- [Instructions to follow]: Can you output every row below as a Markdown table with the columns No. and Line, numbering each row and leaving out the blank ones?

- [Information given]:
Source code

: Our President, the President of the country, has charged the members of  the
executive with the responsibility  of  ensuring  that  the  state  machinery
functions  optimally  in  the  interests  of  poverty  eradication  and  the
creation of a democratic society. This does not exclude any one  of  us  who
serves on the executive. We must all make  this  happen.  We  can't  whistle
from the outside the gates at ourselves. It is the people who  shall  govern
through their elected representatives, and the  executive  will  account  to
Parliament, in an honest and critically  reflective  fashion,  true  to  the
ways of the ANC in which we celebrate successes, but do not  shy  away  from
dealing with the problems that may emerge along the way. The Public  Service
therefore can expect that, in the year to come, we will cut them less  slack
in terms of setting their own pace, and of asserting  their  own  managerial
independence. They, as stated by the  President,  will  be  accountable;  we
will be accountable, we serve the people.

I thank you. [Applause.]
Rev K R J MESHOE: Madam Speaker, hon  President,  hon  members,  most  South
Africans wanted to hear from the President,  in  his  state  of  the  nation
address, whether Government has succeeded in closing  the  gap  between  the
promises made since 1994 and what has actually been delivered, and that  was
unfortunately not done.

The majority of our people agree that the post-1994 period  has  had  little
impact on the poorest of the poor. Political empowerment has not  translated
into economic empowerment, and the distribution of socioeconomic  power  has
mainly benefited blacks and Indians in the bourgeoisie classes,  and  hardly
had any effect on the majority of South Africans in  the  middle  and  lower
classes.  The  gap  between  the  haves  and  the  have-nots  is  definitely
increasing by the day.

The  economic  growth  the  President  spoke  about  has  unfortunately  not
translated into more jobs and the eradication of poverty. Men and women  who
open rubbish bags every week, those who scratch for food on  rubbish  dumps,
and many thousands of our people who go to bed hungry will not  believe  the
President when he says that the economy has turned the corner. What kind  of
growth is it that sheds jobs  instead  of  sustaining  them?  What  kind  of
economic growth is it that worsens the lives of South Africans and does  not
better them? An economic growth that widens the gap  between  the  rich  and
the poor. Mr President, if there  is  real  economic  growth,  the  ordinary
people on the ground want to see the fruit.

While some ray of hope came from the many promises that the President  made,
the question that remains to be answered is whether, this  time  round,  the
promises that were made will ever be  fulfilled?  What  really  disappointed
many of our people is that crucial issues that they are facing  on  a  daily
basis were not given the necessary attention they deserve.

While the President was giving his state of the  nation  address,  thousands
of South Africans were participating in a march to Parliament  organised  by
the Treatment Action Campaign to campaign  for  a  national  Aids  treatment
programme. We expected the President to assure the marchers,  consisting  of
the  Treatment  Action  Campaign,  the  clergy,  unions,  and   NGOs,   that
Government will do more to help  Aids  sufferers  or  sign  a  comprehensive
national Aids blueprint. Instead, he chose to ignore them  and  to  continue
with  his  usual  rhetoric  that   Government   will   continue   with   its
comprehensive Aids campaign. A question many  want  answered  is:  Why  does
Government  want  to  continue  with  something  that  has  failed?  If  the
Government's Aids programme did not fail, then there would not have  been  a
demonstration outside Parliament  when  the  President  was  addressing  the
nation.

- [Response for this exercise]:
| No. | Line |
|---|---|
| 1 | Source code |
| 2 | : Our President, the President of the country, has charged the members of  the |
| 3 | executive with the responsibility  of  ensuring  that  the  state  machinery |
| 4 | functions  optimally  in  the  interests  of  poverty  eradication  and  the |
| 5 | creation of a democratic society. This does not exclude any one  of  us  who |
| 6 | serves on the executive. We must all make  this  happen.  We  can't  whistle |
| 7 | from the outside the gates at ourselves. It is the people who  shall  govern |
| 8 | through their elected representatives, and the  executive  will  account  to |
| 9 | Parliament, in an honest and critically  reflective  fashion,  true  to  the |
| 10 | ways of the ANC in which we celebrate successes, but do not  shy  away  from |
| 11 | dealing with the problems that may emerge along the way. The Public  Service |
| 12 | therefore can expect that, in the year to come, we will cut them less  slack |
| 13 | in terms of setting their own pace, and of asserting  their  own  managerial |
| 14 | independence. They, as stated by the  President,  will  be  accountable;  we |
| 15 | will be accountable, we serve the people. |
| 16 | I thank you. [Applause.] |
| 17 | Rev K R J MESHOE: Madam Speaker, hon  President,  hon  members,  most  South |
| 18 | Africans wanted to hear from the President,  in  his  state  of  the  nation |
| 19 | address, whether Government has succeeded in closing  the  gap  between  the |
| 20 | promises made since 1994 and what has actually been delivered, and that  was |
| 21 | unfortunately not done. |
| 22 | The majority of our people agree that the post-1994 period  has  had  little |
| 23 | impact on the poorest of the poor. Political empowerment has not  translated |
| 24 | into economic empowerment, and the distribution of socioeconomic  power  has |
| 25 | mainly benefited blacks and Indians in the bourgeoisie classes,  and  hardly |
| 26 | had any effect on the majority of South Africans in  the  middle  and  lower |
| 27 | classes.  The  gap  between  the  haves  and  the  have-nots  is  definitely |
| 28 | increasing by the day. |
| 29 | The  economic  growth  the  President  spoke  about  has  unfortunately  not |
| 30 | translated into more jobs and the eradication of poverty. Men and women  who |
| 31 | open rubbish bags every week, those who scratch for food on  rubbish  dumps, |
| 32 | and many thousands of our people who go to bed hungry will not  believe  the |
| 33 | President when he says that the economy has turned the corner. What kind  of |
| 34 | growth is it that sheds jobs  instead  of  sustaining  them?  What  kind  of |
| 35 | economic growth is it that worsens the lives of South Africans and does  not |
| 36 | better them? An economic growth that widens the gap  between  the  rich  and |
| 37 | the poor. Mr President, if there  is  real  economic  growth,  the  ordinary |
| 38 | people on the ground want to see the fruit. |
| 39 | While some ray of hope came from the many promises that the President  made, |
| 40 | the question that remains to be answered is whether, this  time  round,  the |
| 41 | promises that were made will ever be  fulfilled?  What  really  disappointed |
| 42 | many of our people is that crucial issues that they are facing  on  a  daily |
| 43 | basis were not given the necessary attention they deserve. |
| 44 | While the President was giving his state of the  nation  address,  thousands |
| 45 | of South Africans were participating in a march to Parliament  organised  by |
| 46 | the Treatment Action Campaign to campaign  for  a  national  Aids  treatment |
| 47 | programme. We expected the President to assure the marchers,  consisting  of |
| 48 | the  Treatment  Action  Campaign,  the  clergy,  unions,  and   NGOs,   that |
| 49 | Government will do more to help  Aids  sufferers  or  sign  a  comprehensive |
| 50 | national Aids blueprint. Instead, he chose to ignore them  and  to  continue |
| 51 | with  his  usual  rhetoric  that   Government   will   continue   with   its |
| 52 | comprehensive Aids campaign. A question many  want  answered  is:  Why  does |
| 53 | Government  want  to  continue  with  something  that  has  failed?  If  the |
| 54 | Government's Aids programme did not fail, then there would not have  been  a |
| 55 | demonstration outside Parliament  when  the  President  was  addressing  the |
| 56 | nation. |